Abstract
Purpose :
Ocular aberrations result in decreased detection sensitivity in FFOCT, posing challenges for inner retinal imaging. To explore the highest sensitivity possible in FFOCT, we have developed a FFOCT system combined with adaptive optics (AO), allowing for high-resolution (2 μm×2 μm×8 μm) retinal images over a wide field-of-view (FOV) of 5°.
Methods :
The FFOCT comprises a LED (850 nm, M850L3, Thorlabs) and a 2D camera (Adimec). A spectral domain OCT (Thorlabs) was coupled to the FFOCT for three reasons: 1) track retinal axial motion; 2) position the FFOCT coherent gate at the retinal layer of interest; 3) serve as wavefront sensor beacon for AO.
A pupil-conjugated DM was implmented in the sample arm.
Image sequences composed of 300 frames were acquired at 500 Hz in FFOCT.
Results :
Figure 1 demonstrates a dual-channel wavefront optimization at the photoreceptor layer (PRL) at the foveal center.
In SDOCT, a better visualization of cells was attained after AO correction. In FFOCT, without aberration correction, cones could be resolved up to 1.3°, highlighting the robustness of FFOCT lateral resolution for low-order aberrations. After the wavefront optimization, it allowed for the visualization of cones up to 0.3° close to the fovea, as well as a twofold increase in SNR.

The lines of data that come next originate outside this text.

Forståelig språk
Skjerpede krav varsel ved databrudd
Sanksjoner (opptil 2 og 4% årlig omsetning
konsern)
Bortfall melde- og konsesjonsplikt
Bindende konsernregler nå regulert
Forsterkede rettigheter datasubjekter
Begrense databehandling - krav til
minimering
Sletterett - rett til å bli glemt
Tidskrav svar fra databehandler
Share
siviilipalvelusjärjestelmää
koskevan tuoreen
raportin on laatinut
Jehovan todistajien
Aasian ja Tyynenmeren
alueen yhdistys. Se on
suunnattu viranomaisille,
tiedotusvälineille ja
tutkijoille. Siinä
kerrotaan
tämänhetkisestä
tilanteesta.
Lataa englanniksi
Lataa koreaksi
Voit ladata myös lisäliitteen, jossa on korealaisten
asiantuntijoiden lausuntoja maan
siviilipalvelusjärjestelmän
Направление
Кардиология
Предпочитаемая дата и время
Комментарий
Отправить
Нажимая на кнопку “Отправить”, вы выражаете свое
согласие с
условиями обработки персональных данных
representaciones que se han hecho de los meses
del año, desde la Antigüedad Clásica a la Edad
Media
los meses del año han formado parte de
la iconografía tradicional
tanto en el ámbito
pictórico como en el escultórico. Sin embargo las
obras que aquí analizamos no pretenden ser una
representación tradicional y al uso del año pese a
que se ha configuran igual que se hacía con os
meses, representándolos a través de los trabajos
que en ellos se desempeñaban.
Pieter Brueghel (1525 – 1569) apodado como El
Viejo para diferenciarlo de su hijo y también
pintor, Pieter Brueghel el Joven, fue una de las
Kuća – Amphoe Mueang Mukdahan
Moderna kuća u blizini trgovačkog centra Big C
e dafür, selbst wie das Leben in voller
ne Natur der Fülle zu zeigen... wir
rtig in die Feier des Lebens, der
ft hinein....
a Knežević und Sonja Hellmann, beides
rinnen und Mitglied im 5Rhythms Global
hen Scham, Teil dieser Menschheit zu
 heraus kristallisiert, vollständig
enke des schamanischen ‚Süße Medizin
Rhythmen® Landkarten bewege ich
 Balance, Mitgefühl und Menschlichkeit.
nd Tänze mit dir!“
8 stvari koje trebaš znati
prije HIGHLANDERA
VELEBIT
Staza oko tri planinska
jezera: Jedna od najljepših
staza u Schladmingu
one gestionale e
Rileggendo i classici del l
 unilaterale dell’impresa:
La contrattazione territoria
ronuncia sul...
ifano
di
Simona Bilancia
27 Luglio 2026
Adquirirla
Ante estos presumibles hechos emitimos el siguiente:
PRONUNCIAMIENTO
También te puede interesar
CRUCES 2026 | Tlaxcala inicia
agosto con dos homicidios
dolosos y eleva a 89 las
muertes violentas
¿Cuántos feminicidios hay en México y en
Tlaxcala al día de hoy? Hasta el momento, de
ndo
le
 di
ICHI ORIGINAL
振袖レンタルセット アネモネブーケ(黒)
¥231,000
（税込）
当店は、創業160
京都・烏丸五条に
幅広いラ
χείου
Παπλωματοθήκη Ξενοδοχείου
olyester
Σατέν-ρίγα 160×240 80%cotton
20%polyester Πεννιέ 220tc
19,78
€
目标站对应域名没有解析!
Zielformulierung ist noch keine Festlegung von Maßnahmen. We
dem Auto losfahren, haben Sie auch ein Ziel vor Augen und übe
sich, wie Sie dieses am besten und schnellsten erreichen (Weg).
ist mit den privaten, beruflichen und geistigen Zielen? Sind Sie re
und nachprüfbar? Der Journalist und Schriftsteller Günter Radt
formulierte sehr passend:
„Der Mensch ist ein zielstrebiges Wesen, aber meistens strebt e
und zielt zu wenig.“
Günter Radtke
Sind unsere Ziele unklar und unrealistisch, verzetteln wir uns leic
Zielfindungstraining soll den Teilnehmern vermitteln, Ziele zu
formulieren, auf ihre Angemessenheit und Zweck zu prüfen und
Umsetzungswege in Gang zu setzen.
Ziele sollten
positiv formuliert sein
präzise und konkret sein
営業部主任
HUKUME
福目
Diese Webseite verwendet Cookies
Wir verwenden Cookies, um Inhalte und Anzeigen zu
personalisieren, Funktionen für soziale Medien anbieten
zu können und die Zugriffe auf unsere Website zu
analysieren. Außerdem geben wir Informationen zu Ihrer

The performance of depth-resolved wavefront optimization from inner retina to outer retina is shown in Fig.2. Thanks to high axial resolution of 8 μm and aberration correction, Figure 2a showed enhanced SNR from 16 dB to 29 dB, enabling the visualization of fine inner retina features: micron-sized hyper-reflective spots along the axon bundles, small vessels and vessel wall. The optimized PRL showed well-resolved photoreceptors (Fig. 2b).
The combination of FFOCT with sensor-based AO, enabled us to acquire high-resolution FFOCT images over the entire 5° FOV without apparent anisoplanatism.
Conclusions :
In this work, we implemented a lens-based AO-FFOCT system, giving the first successful application of sensor-based AO for wavefront correction in time-domain FFOCT. The results demonstrated enhanced resolution and SNR after AO correction, enabling high performance in foveal imaging and also inner retina layers in a wide FOV.
This abstract was presented at the 2024 ARVO Annual Meeting, held in Seattle, WA, May 5-9, 2024.